_DATASET RECORDS_:

* * * * * * *

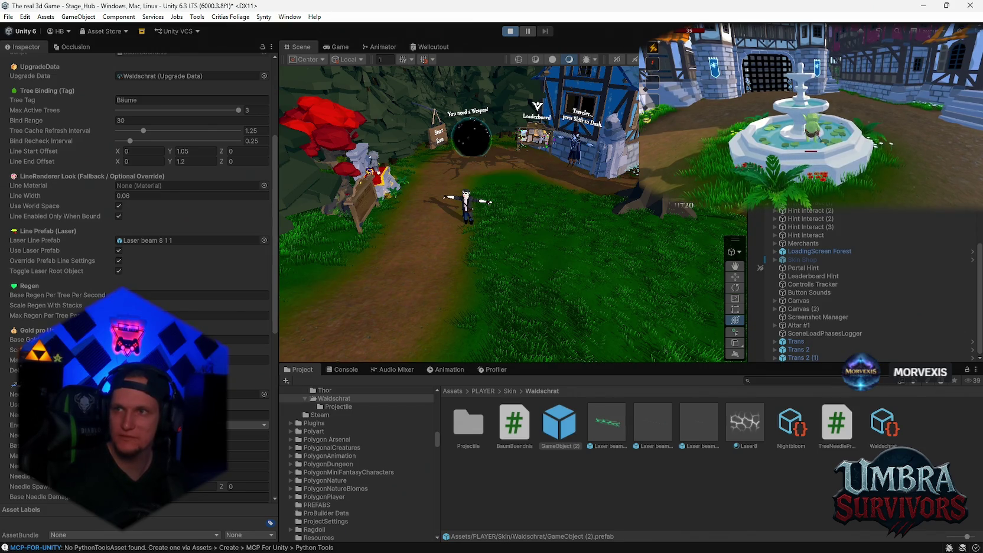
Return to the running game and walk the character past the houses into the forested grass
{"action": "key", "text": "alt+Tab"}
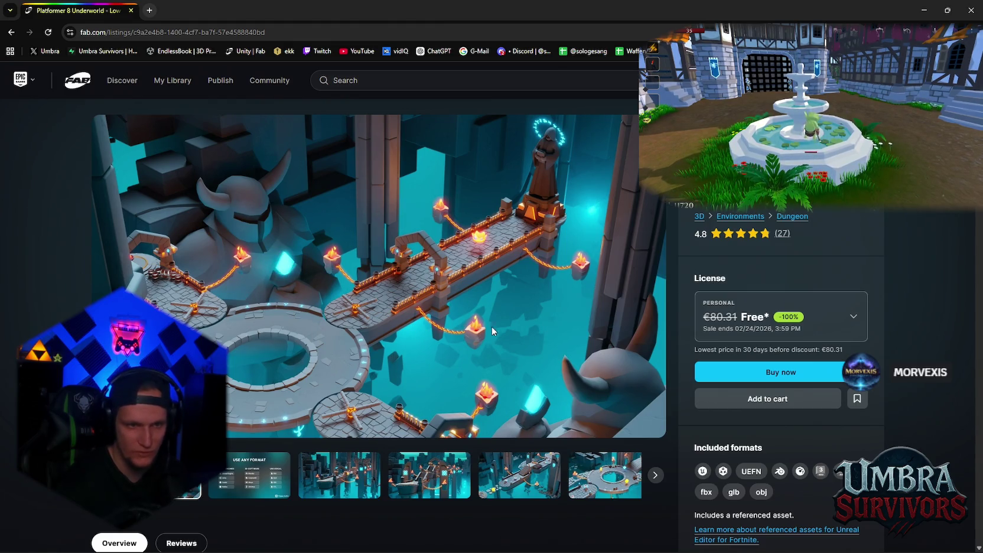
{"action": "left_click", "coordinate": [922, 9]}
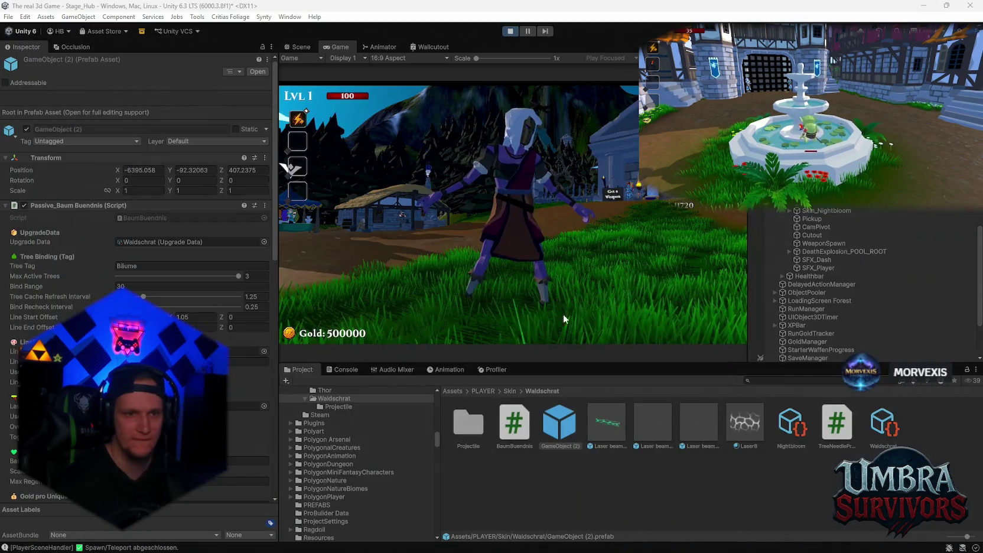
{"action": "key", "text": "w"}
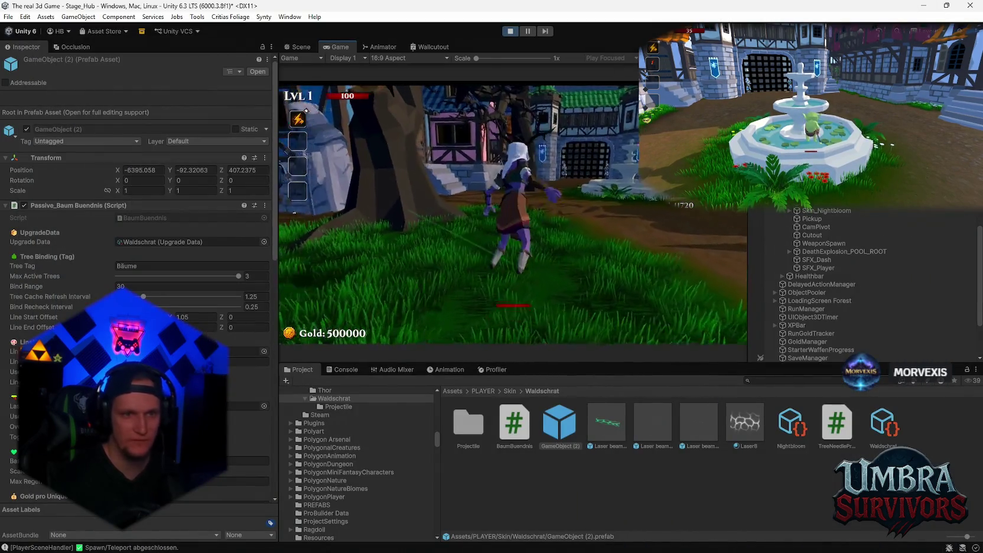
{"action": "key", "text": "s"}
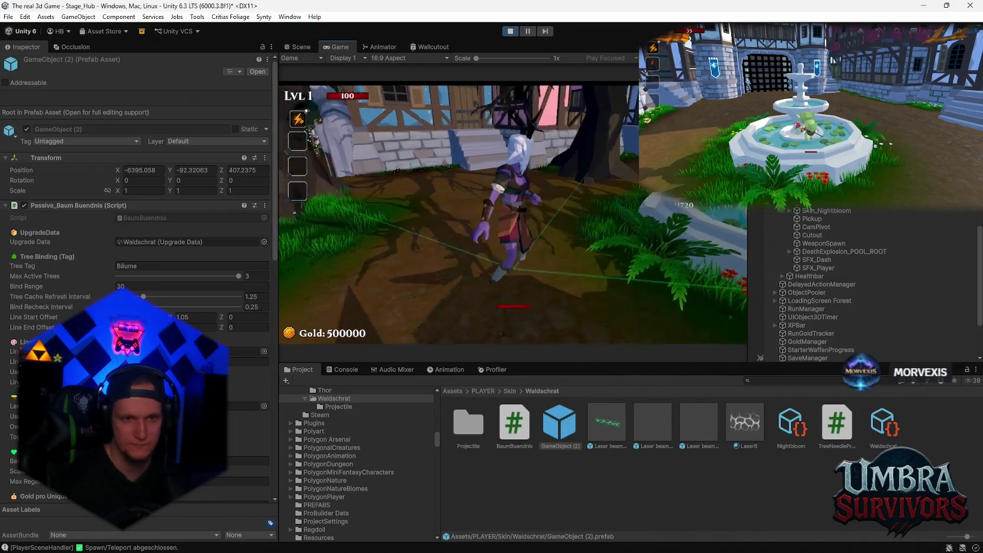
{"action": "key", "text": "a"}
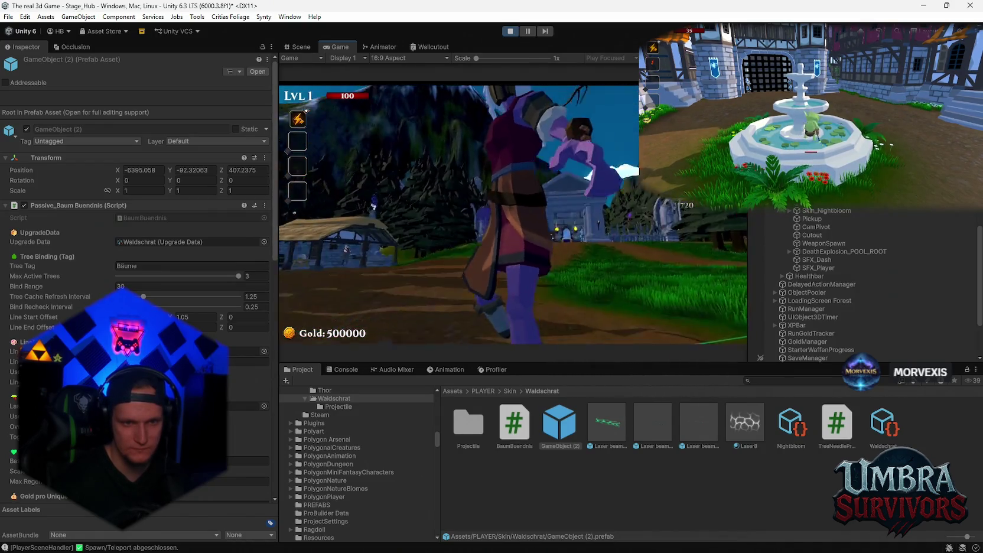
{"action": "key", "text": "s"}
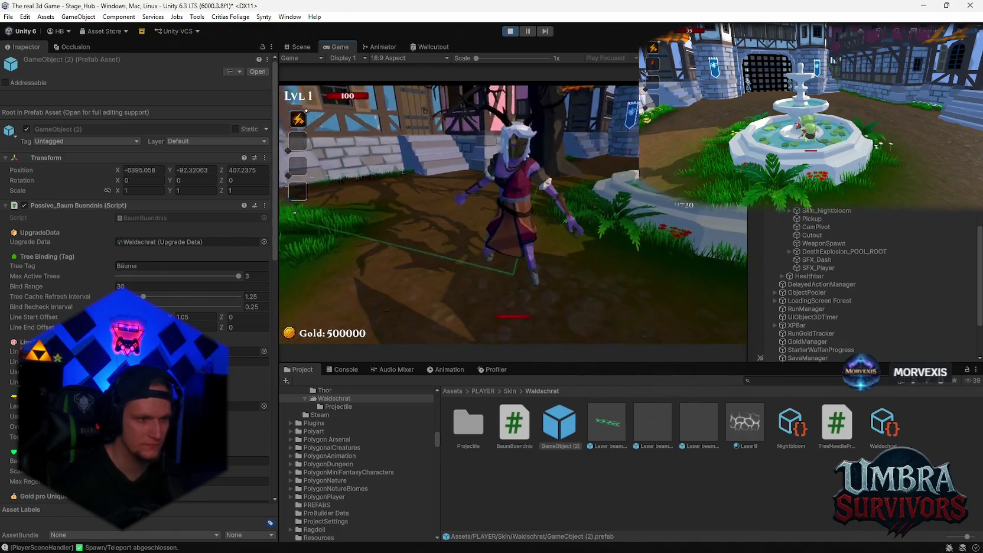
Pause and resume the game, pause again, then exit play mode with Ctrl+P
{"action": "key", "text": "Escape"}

* * * * * * *

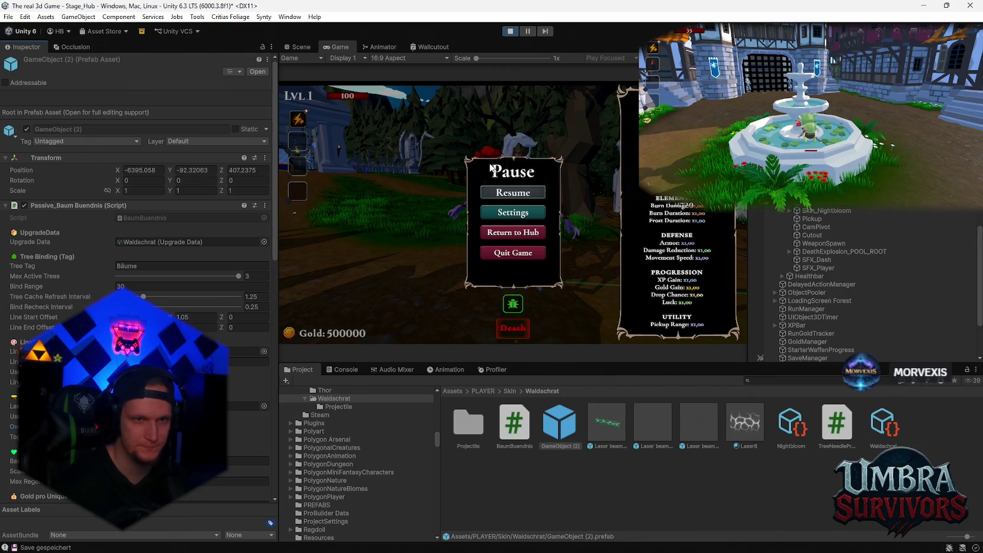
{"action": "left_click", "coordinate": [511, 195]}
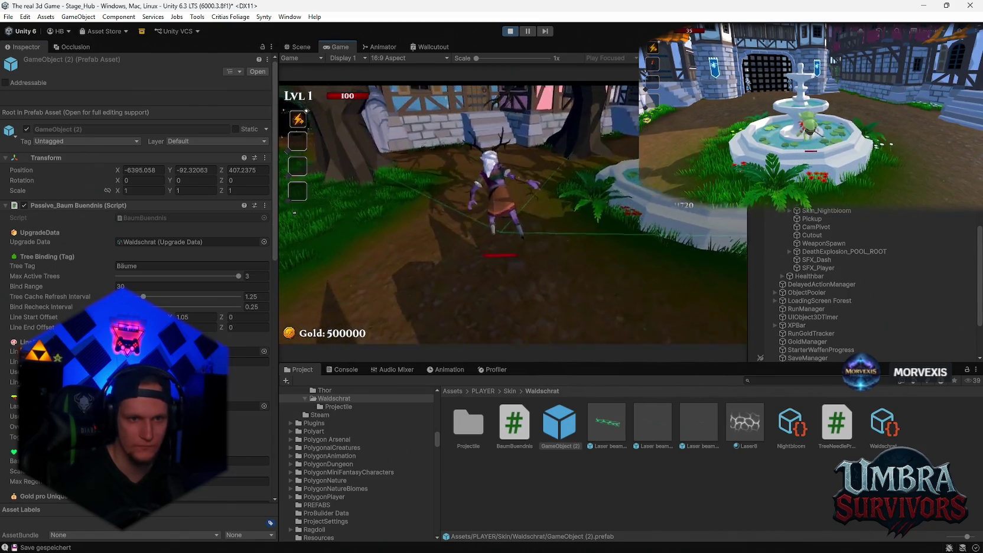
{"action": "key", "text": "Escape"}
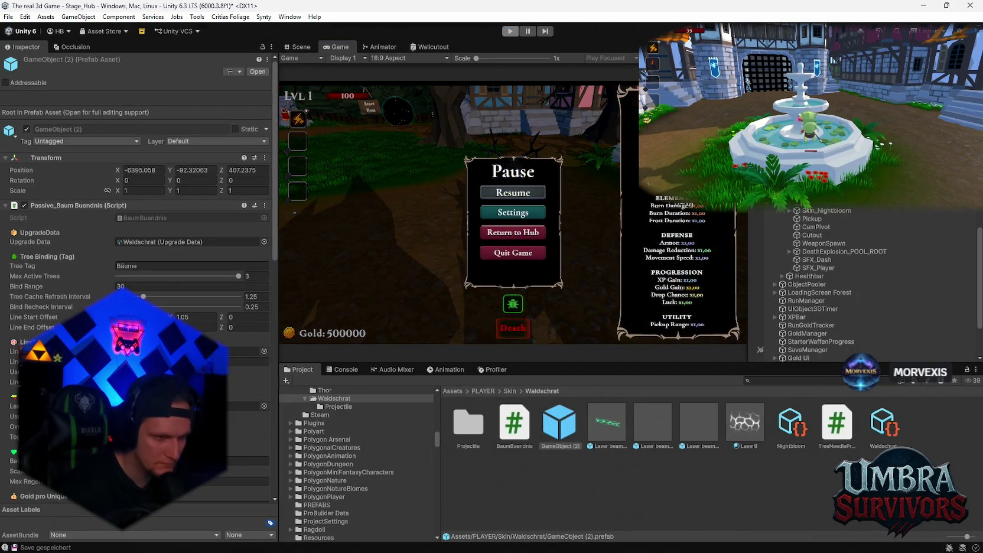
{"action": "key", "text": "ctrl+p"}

* * * * * * *

_WORK TO BE COMPLETED_:
For the listing above, state the number of lines that contain the word "coordinate" and nothing more.

_OUTPUT OF THE TASK_:
2